• WHAT IS EXPECTED
Write out everything in the article on "Déjeuner en paix" below, from "1991 single by" down to "on the charts.", word for word.

• EXCERPTED TEXT
· · · · · · ·

Single by Stephan Eicher

from the album Engelberg
- B-side: "Baudelaire Waltz"
- Released: 1991
- Recorded: 1991
- Studio: Kursaal Casino Engelberg, Switzerland
- Genre: Pop rock, chanson
- Length: 3:37
- Label: Barclay
- Songwriters: Philippe Djian, Stephan Eicher
- Producers: Stephan Eicher, Dominique Blanc-Francard

Stephan Eicher singles chronology
| "Rien à voir" (1990) | "Déjeuner en paix" (1991) | "Pas d'ami (comme toi)" (1991) |

= Déjeuner en paix =

1991 single by Stephan Eicher

"Déjeuner en paix" is a 1991 pop rock song recorded by Swiss singer Stephan Eicher. Written by Philippe Djian and composed by Eicher, it was released in the middle of 1991 as the lead single from his sixth studio album Engelberg, on which it appears as the fourth track. It became a hit in France and Belgium (Wallonia) and became Eicher's most successful single on the charts.

· · · · · · ·

• DATA EXCERPT
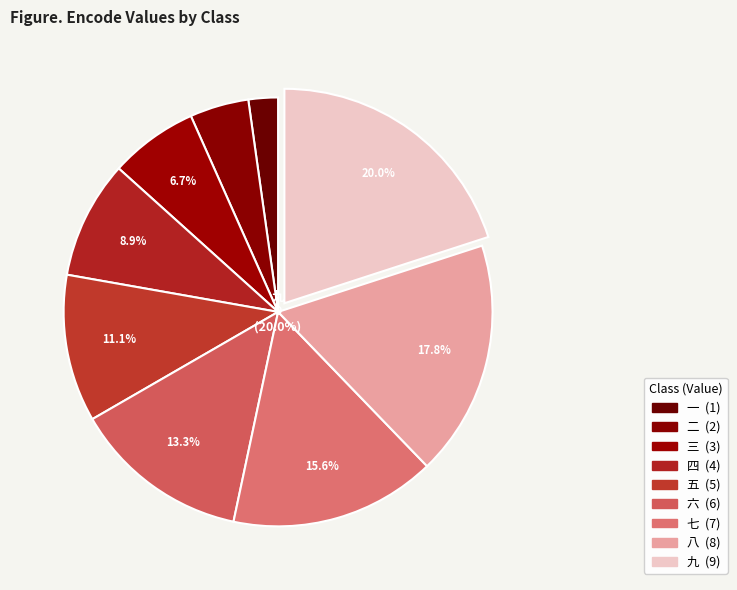

Which has a higher value, 九 or 五?

九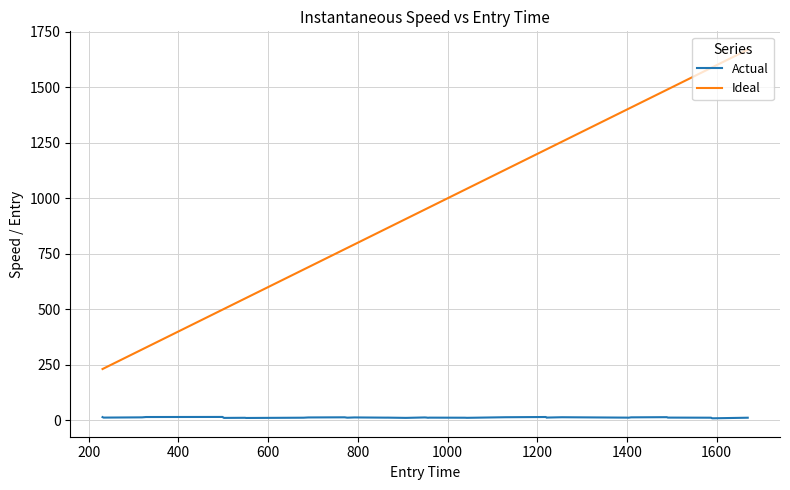

What is the lowest value of the Actual series?

8.7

· · · · · · ·

• RESULT
1991 single by Stephan Eicher

"Déjeuner en paix" is a 1991 pop rock song recorded by Swiss singer Stephan Eicher. Written by Philippe Djian and composed by Eicher, it was released in the middle of 1991 as the lead single from his sixth studio album Engelberg, on which it appears as the fourth track. It became a hit in France and Belgium (Wallonia) and became Eicher's most successful single on the charts.